We made small talk until Tony left for the men’s room.

Chico said, “Doctor Dedley…”

“Ramona, please.”

“Okay. Ramona, if Tony took potassium chloride, what would happen?”

“He’d probably die. Why?”

“Just bear with me a moment. How would that happen? Is it because he’s taking digoxin?”

The doctor nodded. “Digoxin slows down the heart rate generally in a patient like Tony. You could say that it lets the chambers fill better and pump better. Now if you took potassium chloride at the same time, the two of them together would probably smother the heart. They could cause cardiac arrest.”

“Is it easy to detect?” Chico asked.

Ramona shook her head. “A good forensic man could find it if he were looking for it. But chances are it would just slide by undetected. I have to ask you why?”

“Yeah. Why?” I said.

“I think those pills that Trace took out of Tony’s room might have potassium chloride in them,” Chico said.

“Oh, my God.” Ramona shrugged her shoulders in irritation. “I haven’t even had them analyzed yet.”

“I’ve got a lab technician available,” Chico said. She looked at me. “A friend of the sheriffs.

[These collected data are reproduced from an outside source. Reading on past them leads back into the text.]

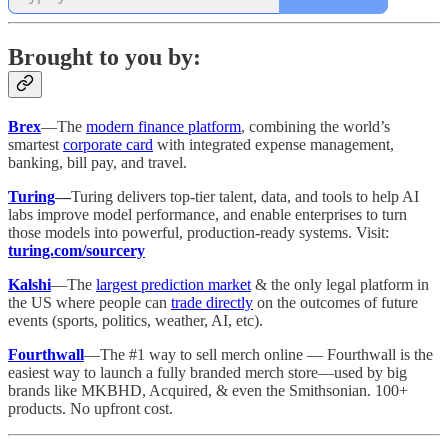
Brought to you by:
Brex
—The
modern finance platform
, combining the world’s
smartest
corporate card
with integrated expense management,
banking, bill pay, and travel.
Turing
—
Turing delivers top-tier talent, data, and tools to help AI
labs improve model performance, and enable enterprises to turn
those models into powerful, production-ready systems. Visit:
turing.com/sourcery
Kalshi
—The
largest prediction market
& the only legal platform in
the US where people can
trade directly
on the outcomes of future
events (sports, politics, weather, AI, etc).
Fourthwall
—The #1 way to sell merch online — Fourthwall is the
easiest way to launch a fully branded merch store—used by big
brands like MKBHD, Acquired, & even the Smithsonian. 100+
products. No upfront cost.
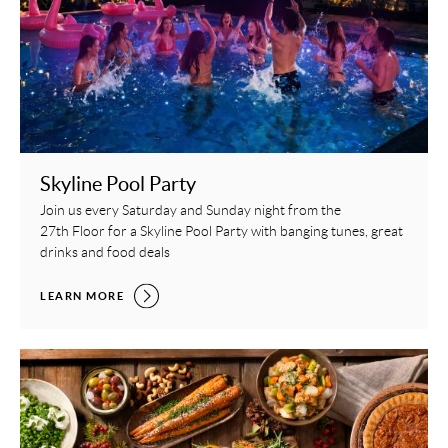
Skyline Pool Party
Join us every Saturday and Sunday night from the
27th Floor for a Skyline Pool Party with banging tunes, great
drinks and food deals
SKYLINE POOL PARTY,
LEARN MORE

He’ll test them out for us right away.”

“I’m going to my room and get them,” Ramona said.

As she stood to leave, Pamela Scott entered the room, wearing the same black dress and sunglasses. Biff Birnbaum met her and walked with her to his table. She nodded at me as she walked by, and I saw Chico staring at the two of them.

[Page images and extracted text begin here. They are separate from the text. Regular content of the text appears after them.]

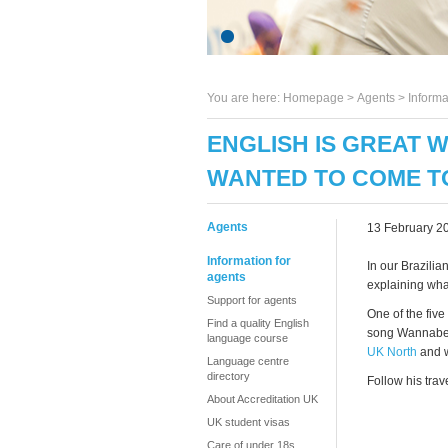
You are here:
Homepage
>
Agents
> Informa
ENGLISH IS GREAT 
WANTED TO COME TO
Agents
13 February 2
Information for
In our Brazilia
agents
explaining wha
Support for agents
One of the five
Find a quality English
song Wannabe t
language course
UK North
and w
Language centre
directory
Follow his trav
About Accreditation UK
UK student visas
Care of under 18s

“Mrs. Scott,” I explained to her.

“Good,” Chico said. She stood up and said, “I’ll be right back.” She grabbed her big purse from under her seat and walked quickly from the room. She was back in less than two minutes, with a quiet smile on her face.

“You look like you swallowed the canary,” I said.

“Better than that,” she said. She opened her purse on her lap and pointed inside. I looked.

“That looks like an ice-cube tray,” I said.

“It is,” she said.

“You’re reduced now to carrying around your own ice-cube trays?” I said.

“Don’t be a dork,” she said. “It’s not my ice-cube tray. For God’s sakes, I’m staying with a man who doesn’t even rate a refrigerator in his room. The shame of it all.”

“Whose is it?”

“It came from Mrs. Scott’s room,” Chico said, and winked at me.

Ramona came back and handed Chico a small paper bag, which she dropped into the maw of her purse.

“All the drugs are labeled,” Ramona said.

“Good.” Chico said. “I’m going to give these to Clyde. He’ll have one of his guards run them up to the hospital lab.”

“The ice-cube tray too?” I said.

“Of course,” she said. “That’s the most important thing of all.”